The numbers of auto-drive cars compared to the number of cars driven by humans doesn't even register on any scale. Its not about the miles driven by a specific cars or group of cars, more important imo is the number of cars.
Pick out 1000 expert drivers and use them as statistical relevant and they will compare to the typical driver very well. Throw them into the mix of hundreds of millions of cars being driven and suddenly it doesn't really make a difference.
It isn't the AI car, its the human drivers impacting how the AI car reacts and how the human driver reacts to every other driver.
The experiment so far is like testing a new drug on 100 people and then seeing it works on most deciding its okay to give to 10,000,000.

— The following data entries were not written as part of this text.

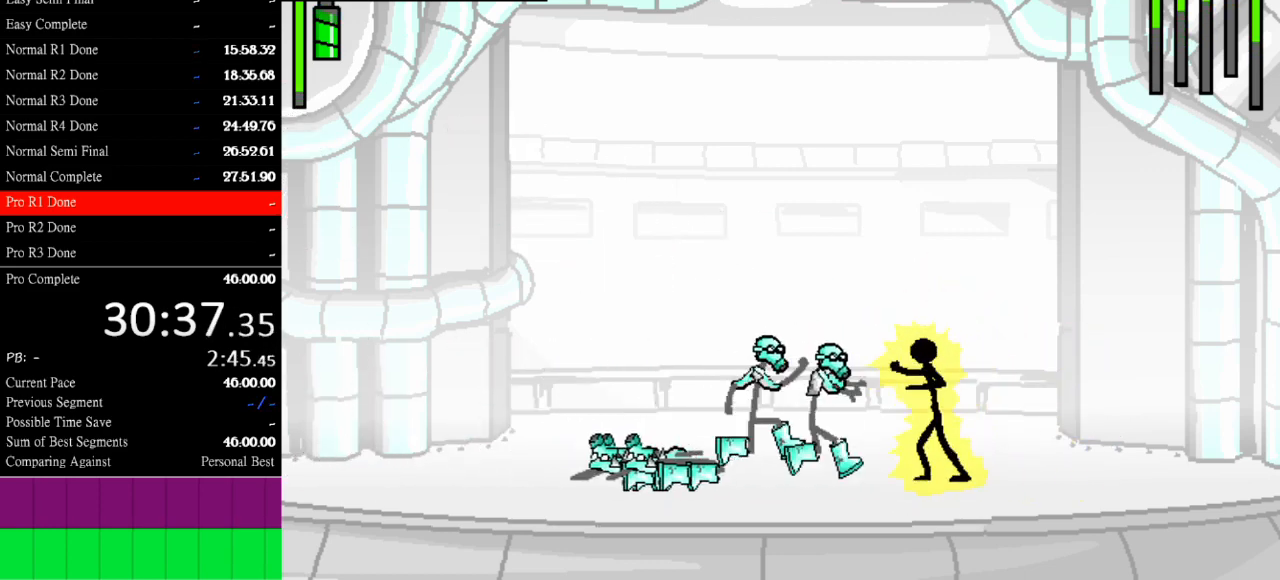
{"keys": ["s"], "events": [[67, "a", "down"], [467, "a", "up"], [467, "s", "down"]]}
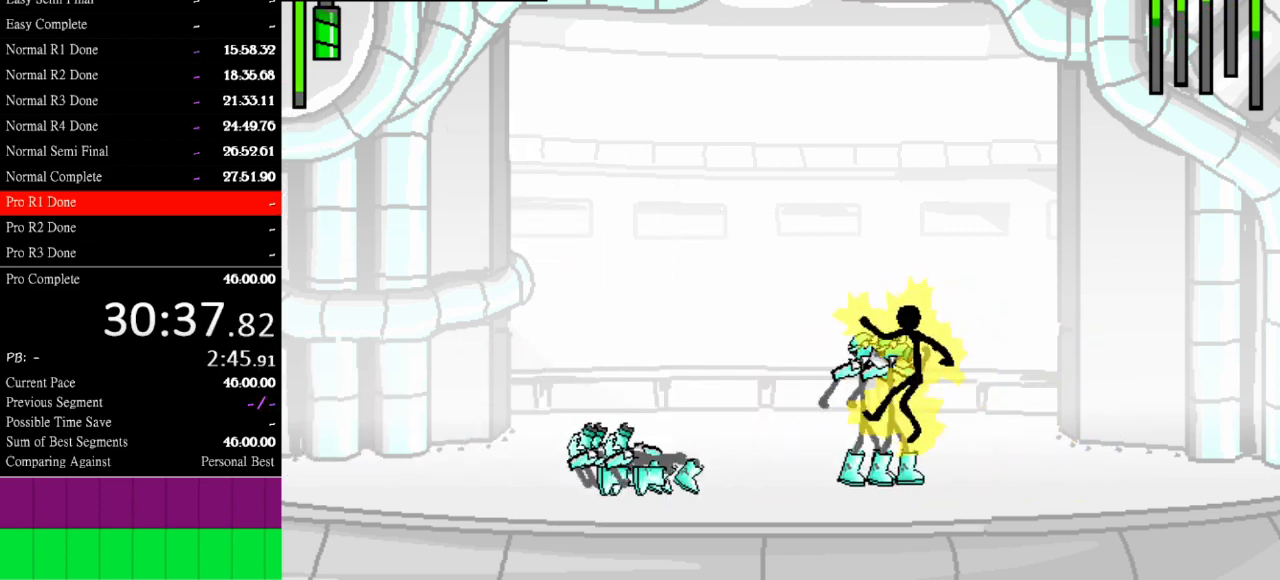
{"keys": ["s"], "events": []}
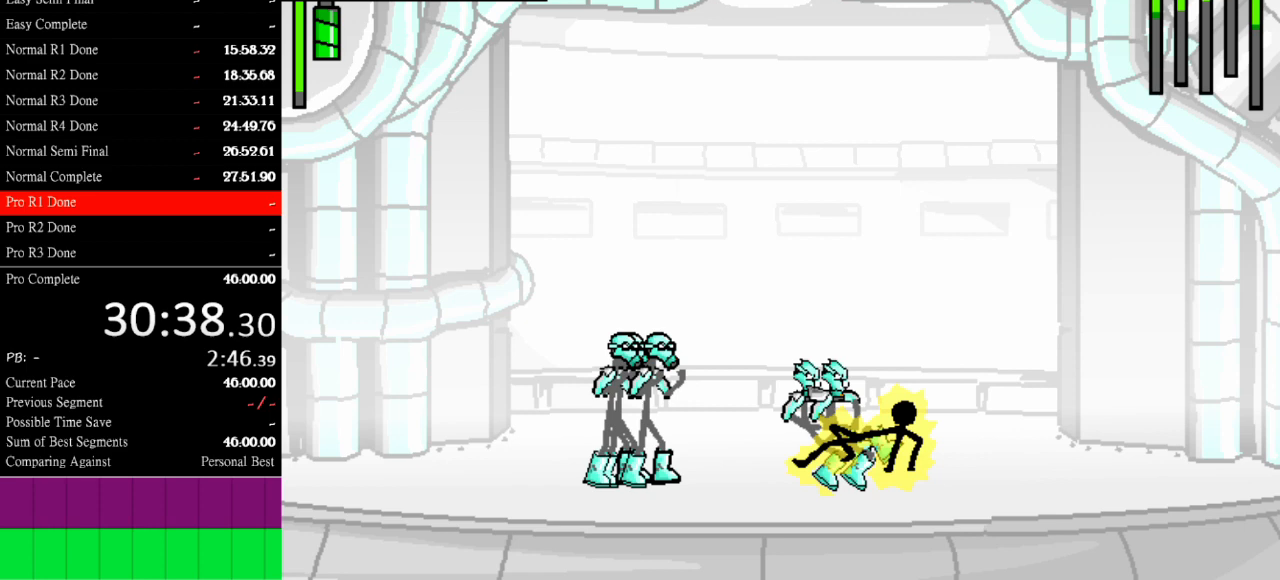
{"keys": ["a"], "events": [[33, "s", "up"], [267, "left", "down"], [433, "a", "down"], [500, "left", "up"]]}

Put the AI cars in numbers of say 50% of the vehicle population where red light runners and tail end smashers are more the routine than the exception and then we can talk about how AI handles situations. So far, has that happened or are the numbers of AI controlled cars so small compared to the total that they are unlikely to ever experience those situations as a group of AI cars?
The idea of AI cars sharing data is nice except for one thing, standards. Are all car manufacturers using AI all going to subscribe to the same code base, vale all data the same way and interpret available actions and reactions the same way?
Are Google, Apple and the rest suddenly going to become the tightest of friends and agree that Microsoft or anyone else sets tje standard? I don't see that happening. There are standards for many things related to computer tech and tech in general but how will there ever be a standard for AI when the very nature of AI says the intelligence from one system can be different from another? If the systems are made to be that way then what some fear about AI is probably closer and truer than we can imagine.
Getting back to standards though, notice how the standards do not dictate how the data is used? One data point can mean one thing to one system and completely something else to another.
IOW, is the value placed on the super wealthy person heading across the bridge the same as the minimum wage barista? Has anything in our collective knowledge convinced us that both will be given the same value?
So where does the motorcyclist fit in? So far, has any company developing and testing AI cars been willing to reveal in any transparent manner how the the motorcyclist is perceived by the AI controlling those cars?
BTW, just how is the AI in those cars going to share data with the motorcycle?
I'm not against AI cars, I just see a nearly zero transparency in how AI cars see the motorcycle.